Your assignment | Rewrite the text of the listing with every "Shrimp" renamed to "Prawns" and everything else left unchanged. Leave out the pictures.

**** Study material

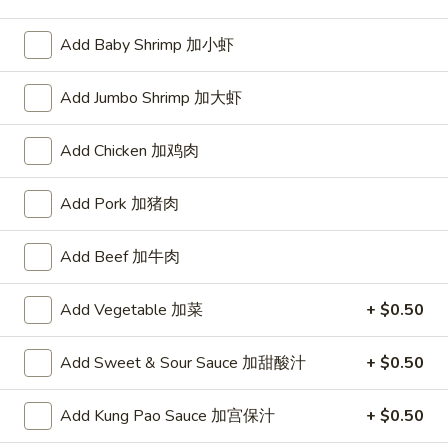
Opens at 10:30AM
Closed
Add Baby Shrimp 加小虾
Store info
Call us
Add Jumbo Shrimp 加大虾
Chinese Menu
Japanese Menu
Add Chicken 加鸡肉
Beef
Add Pork 加猪肉
Please note: requests for additional items or special
preparation may incur an
extra charge
not calculated on your
Add Beef 加牛肉
online order.
Appetizers
Add Vegetable 加菜
+ $0.50
1.
Add Sweet & Sour Sauce 加甜酸汁
+ $0.50
1. Roast Pork Egg Roll (1) 叉烧春卷
Roast
Pork
$1.70
Add Kung Pao Sauce 加宫保汁
+ $0.50
Egg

********

Final answer |
Opens at 10:30AM
Closed
Add Baby Prawns 加小虾
Store info
Call us
Add Jumbo Prawns 加大虾
Chinese Menu
Japanese Menu
Add Chicken 加鸡肉
Beef
Add Pork 加猪肉
Please note: requests for additional items or special
preparation may incur an
extra charge
not calculated on your
Add Beef 加牛肉
online order.
Appetizers
Add Vegetable 加菜
+ $0.50
1.
Add Sweet & Sour Sauce 加甜酸汁
+ $0.50
1. Roast Pork Egg Roll (1) 叉烧春卷
Roast
Pork
$1.70
Add Kung Pao Sauce 加宫保汁
+ $0.50
Egg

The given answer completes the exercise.